You cannot copy data directly from a second database to a memory optimized table. So we need to copy the data to a regular table first.

SELECT * INTO temp
FROM AdventureWorks2012.Production.TransactionHistoryArchive

Now we can copy the data to the memory optimized table

INSERT INTO TransactionHistoryArchive
SELECT * FROM temp

Let us look at our first execution plans using T-SQL against our memory optimized table (which by the way is defined as T-SQL using the query interop capabilities).

SELECT * FROM TransactionHistoryArchive
WHERE TransactionID = 8209

Since we defined a hash index on the TransactionId column we get the following plan

image

Now a query using a different column

SELECT * FROM TransactionHistoryArchive
WHERE ProductID = 780

image

The execution plans shows the familiar Index Scan and Index Seek operations but obviously the algorithms for this execution are not the same, this time the table and indexes are in memory and use totally different structures.

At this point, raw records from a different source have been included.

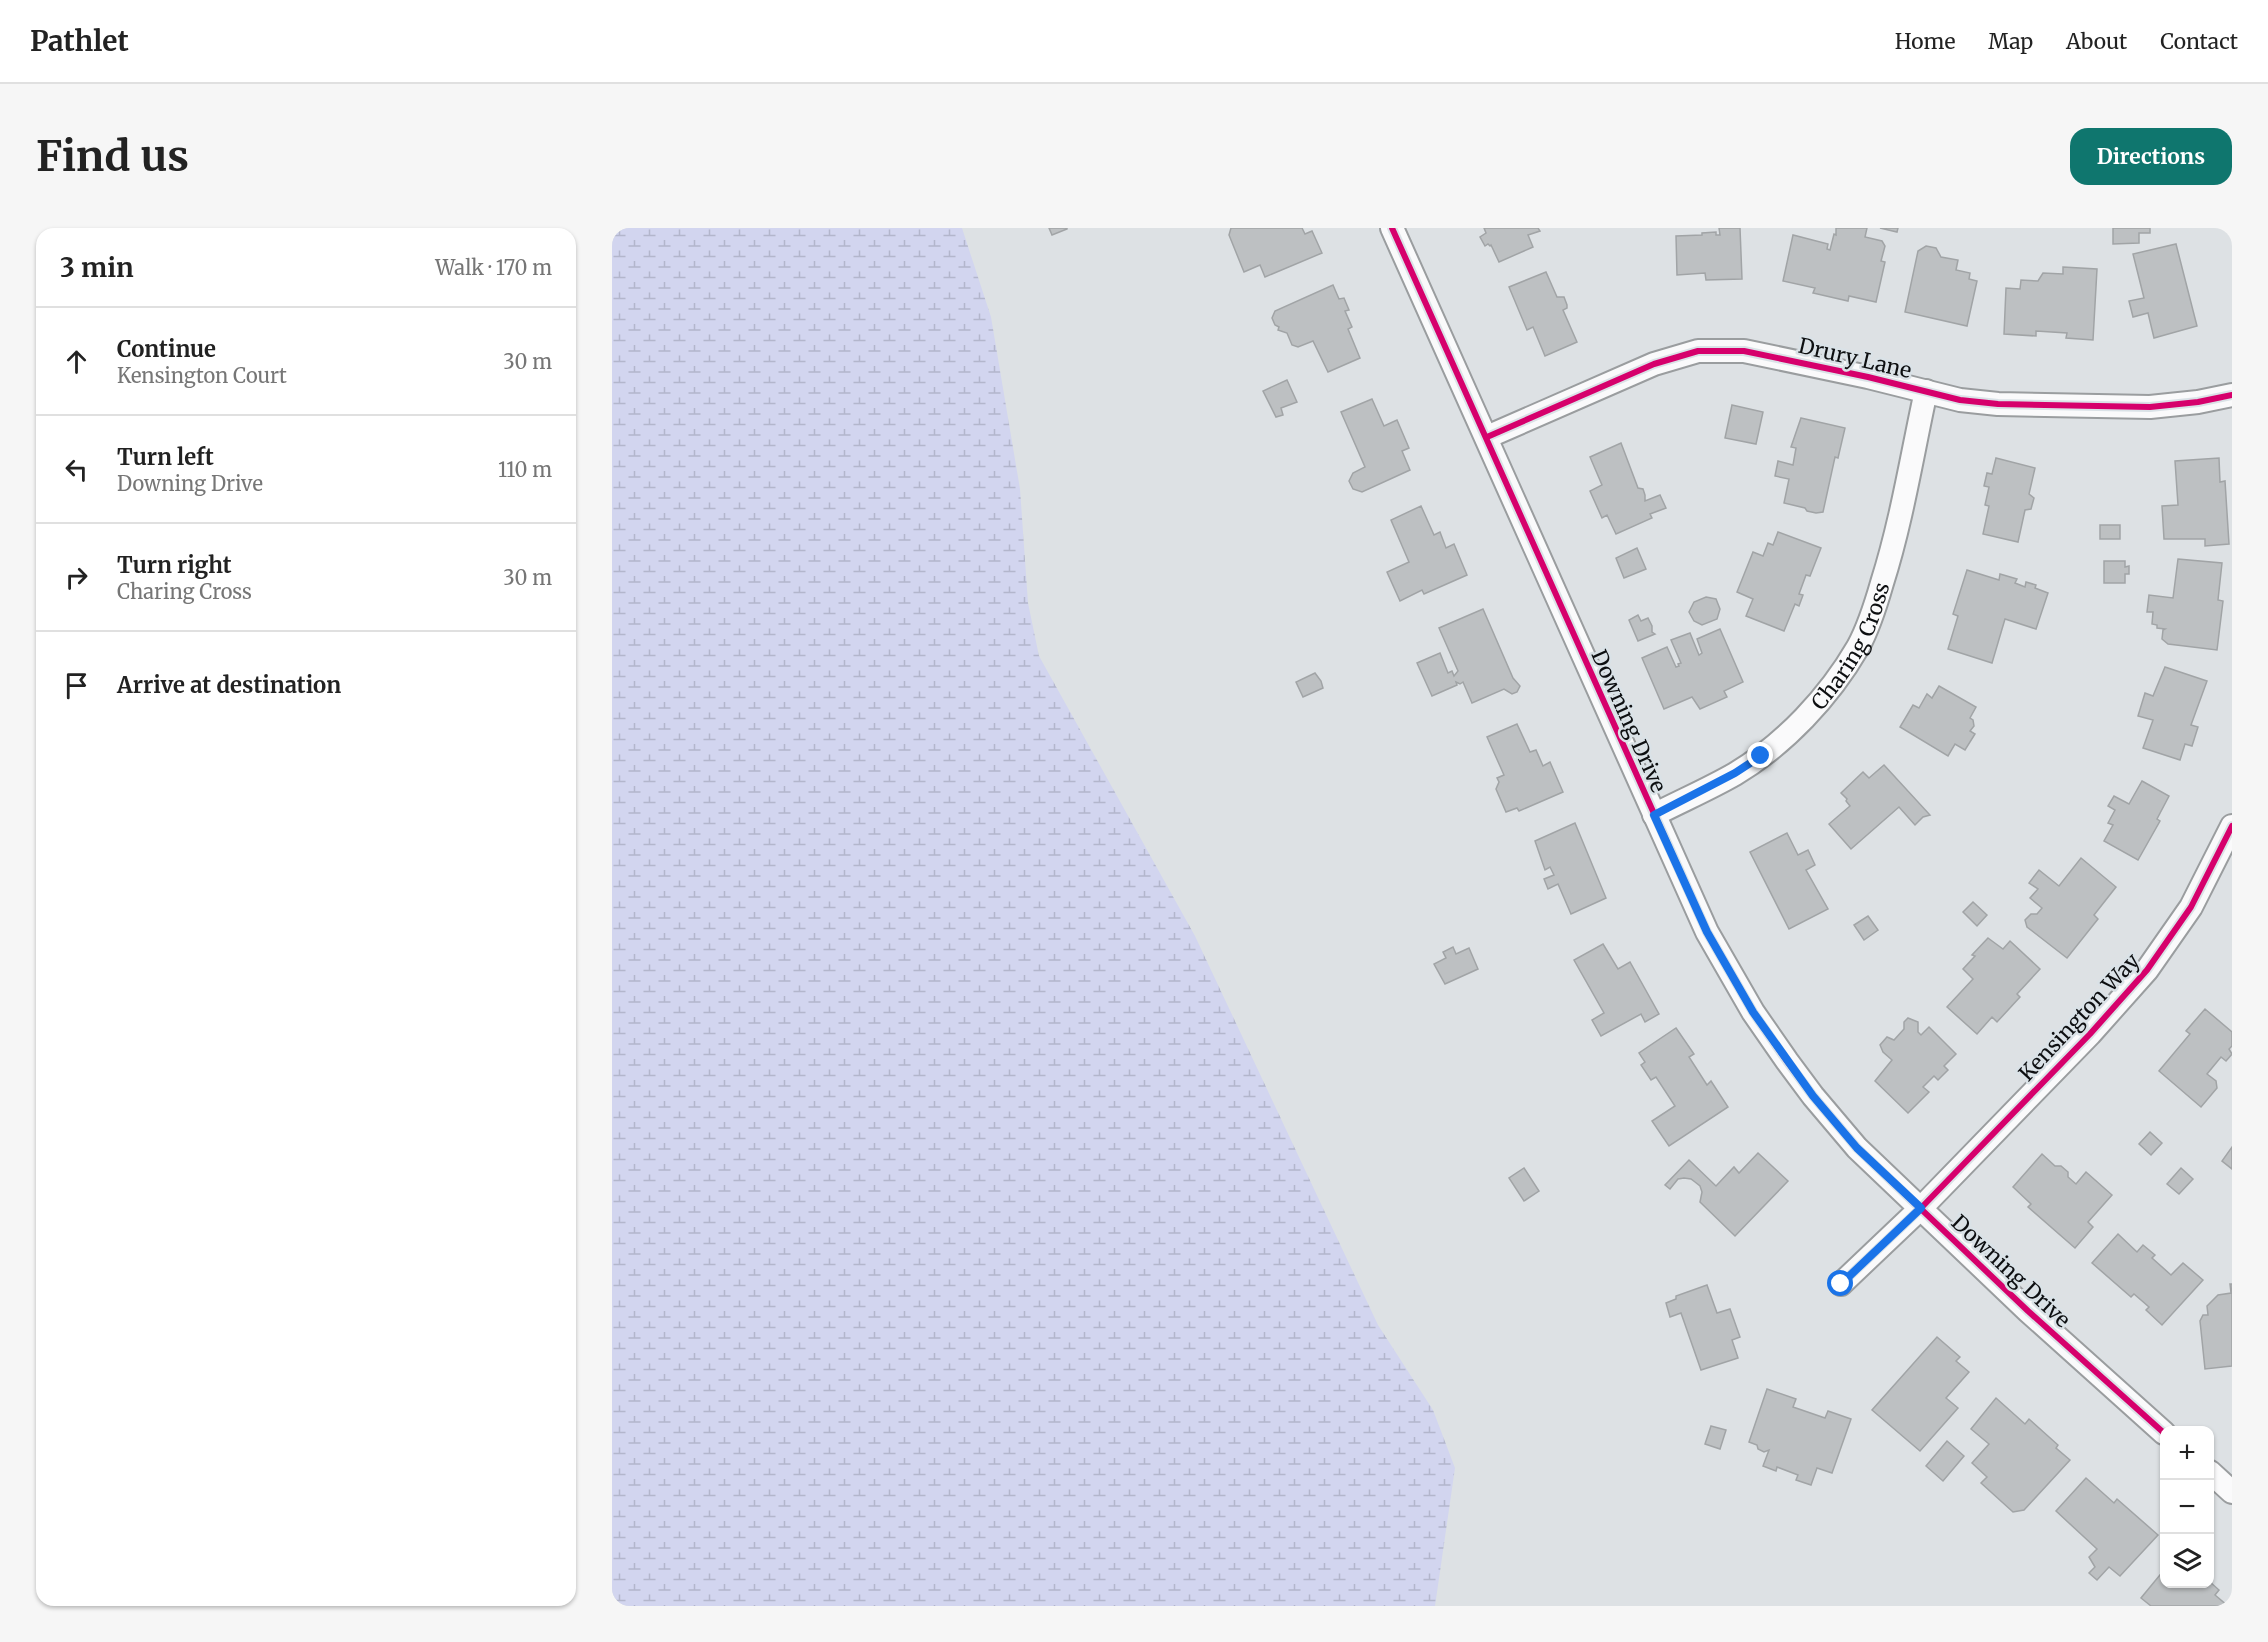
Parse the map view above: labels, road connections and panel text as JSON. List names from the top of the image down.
{
  "streets": {
    "street": [
      "Drury Lane",
      "Charing Cross",
      "Downing Drive",
      "Kensington Way"
    ]
  },
  "crossings": [
    ["Drury Lane", "Charing Cross"],
    ["Drury Lane", "Downing Drive"],
    ["Charing Cross", "Downing Drive"],
    ["Downing Drive", "Kensington Way"]
  ],
  "page": {
    "header": "Pathlet",
    "nav": [
      "Home",
      "Map",
      "About",
      "Contact"
    ],
    "buttons": "Directions",
    "title": "Find us",
    "heading": ["3 min", "Walk · 170 m"],
    "list": [
      ["Continue", "Kensington Court", "30 m"],
      ["Turn left", "Downing Drive", "110 m"],
      ["Turn right", "Charing Cross", "30 m"],
      "Arrive at destination"
    ],
    "map_buttons": ["+", "−"]
  }
}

You can identify differences on these operators by looking at NonClusteredHash after the name of the operator and Storage shown as MemoryOptimized in the properties of the operator as shown next.

image

Let us now create a stored procedure and yes, all the new clauses (like NATIVE_COMPILATION or SCHEMABINDING) are required, leaving any of these out will produce an error

CREATE PROCEDURE test
WITH NATIVE_COMPILATION, SCHEMABINDING, EXECUTE AS OWNER
AS
BEGIN ATOMIC WITH (TRANSACTION ISOLATION LEVEL = SNAPSHOT, LANGUAGE = 'us_english')
SELECT TransactionID, ProductID, ReferenceOrderID FROM dbo.TransactionHistoryArchive
WHERE ProductID = 780
END

Then you can run the procedure by using

EXEC test

Something that you may notice is that executing the native stored procedure does not show any execution plan. At this moment I don’t know if the plan will be visible on a later CTP or the RTM but assuming it won’t, this may be a problem as we would not have an execution plan to troubleshoot. You may say that we can still see the plan using the T-SQL code but keep in mind that data and statistics may have changed since the procedure was created and so it does not mean that the plan you currently get was the same that was compiled to native code. Anyway, we would just have to wait for the next CTPs and see how is this going to work.

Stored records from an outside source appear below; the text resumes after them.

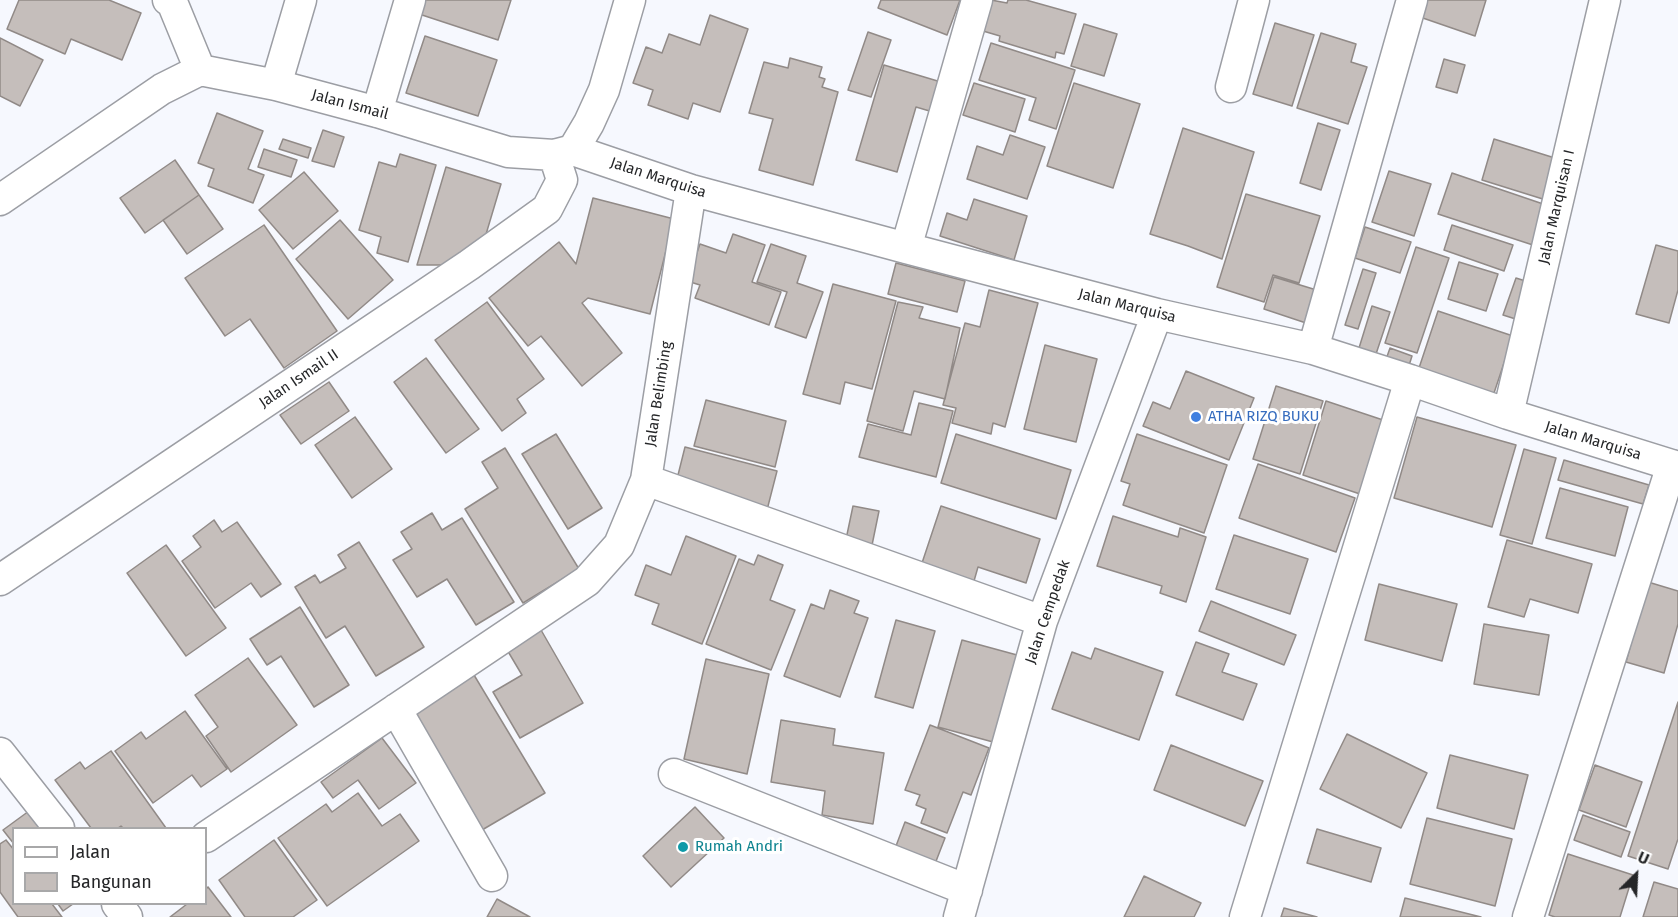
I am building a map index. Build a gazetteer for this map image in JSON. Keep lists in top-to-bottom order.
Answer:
{
  "streets": {
    "street": [
      "Jalan Ismail",
      "Jalan Marquisa",
      "Jalan Marquisan I",
      "Jalan Ismail II",
      "Jalan Belimbing",
      "Jalan Cempedak"
    ]
  },
  "crossings": [
    ["Jalan Ismail", "Jalan Marquisa"],
    ["Jalan Ismail", "Jalan Ismail II"],
    ["Jalan Marquisa", "Jalan Marquisan I"],
    ["Jalan Marquisa", "Jalan Ismail II"],
    ["Jalan Marquisa", "Jalan Belimbing"],
    ["Jalan Marquisa", "Jalan Cempedak"]
  ],
  "places": ["ATHA RIZQ BUKU", "Rumah Andri"],
  "legend": ["Jalan", "Bangunan"],
  "north": "top right"
}
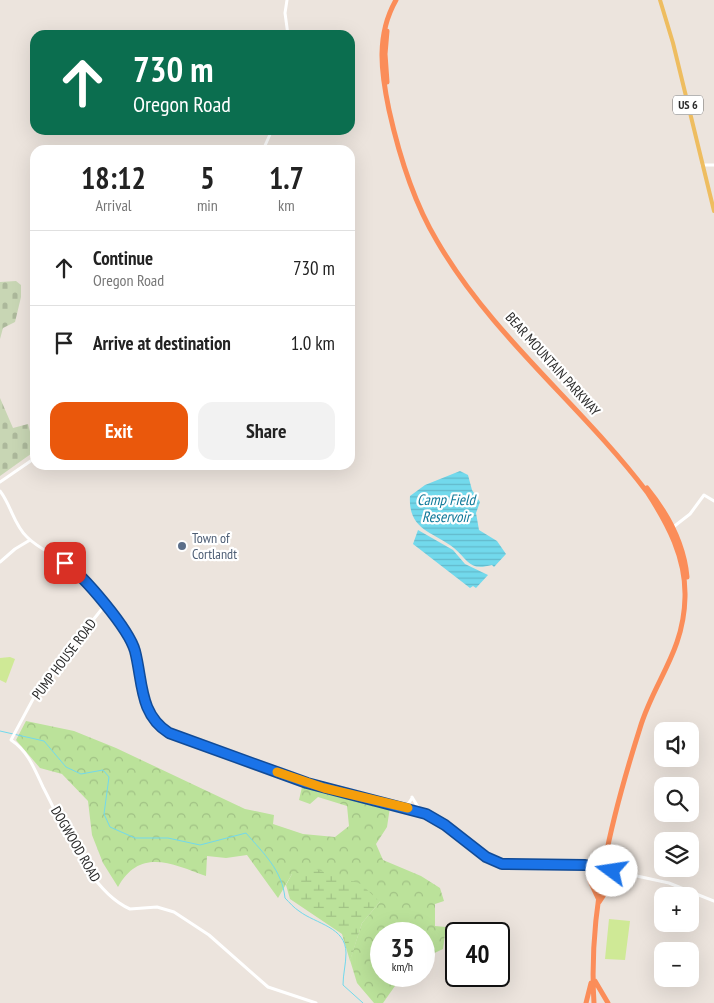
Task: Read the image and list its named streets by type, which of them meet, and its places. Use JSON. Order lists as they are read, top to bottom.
{
  "streets": {
    "highway": ["BEAR MOUNTAIN PARKWAY"],
    "main road": ["US 6"],
    "street": ["PUMP HOUSE ROAD", "DOGWOOD ROAD"]
  },
  "crossings": [
    ["PUMP HOUSE ROAD", "DOGWOOD ROAD"]
  ],
  "water": ["Camp Field Reservoir"],
  "places": ["Town of Cortlandt"],
  "page": {
    "turn": ["730 m", "Oregon Road"],
    "eta": [
      "18:12",
      "Arrival",
      "5",
      "min",
      "1.7",
      "km"
    ],
    "list": [
      {
        "name": "Continue",
        "note": "Oregon Road",
        "value": "730 m"
      },
      {
        "name": "Arrive at destination",
        "value": "1.0 km"
      }
    ],
    "buttons": ["Exit", "Share"],
    "map_buttons": ["+", "−"],
    "speed": "35 km/h",
    "limit": "40"
  }
}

UPDATE: I got an update from Jos de Bruijn from Microsoft saying “You are correct that the plan for the native procedure may not be the same as in interpreted T-SQL. Not only can there be differences in statistics, but there are also certain operators we do not support in native procedures (e.g. hash join, hash aggregate). Starting with CTP2, we will be supporting SHOWPLAN_XML (also called the “estimated execution plan” in Management Studio), so you will be able to see the plan that was used to compile the procedure.”

Finally, it is interesting to note that the generated DLLs are not kept on the database but in the file system and you can find them, along with some other intermediate files by looking at the location returned by the following query

SELECT name, description FROM sys.dm_os_loaded_modules
where description = 'XTP Native DLL'

Generated C code is available at that location. A small fragment of the C code created on the previous examples is shown next

#include "hkenggen.h"
#include "hkrtgen.h"
#include "hkgenlib.h"

#define ENABLE_INTSAFE_SIGNED_FUNCTIONS
#include "intsafe.h"

int _fltused = 0;

int memcmp(const void*, const void*, size_t);
void *memcpy(void*, const void*, size_t);
void *memset(void*, int, size_t);

#define offsetof(s,f)   ((size_t)&(((s*)0)->f))

struct hkt_277576027
{
    __int64 hkc_5;
    __int64 hkc_8;
    __int64 hkc_9;
    long hkc_1;
    long hkc_2;
    long hkc_3;
    long hkc_4;
    long hkc_7;
    unsigned short hkvdo[2];
};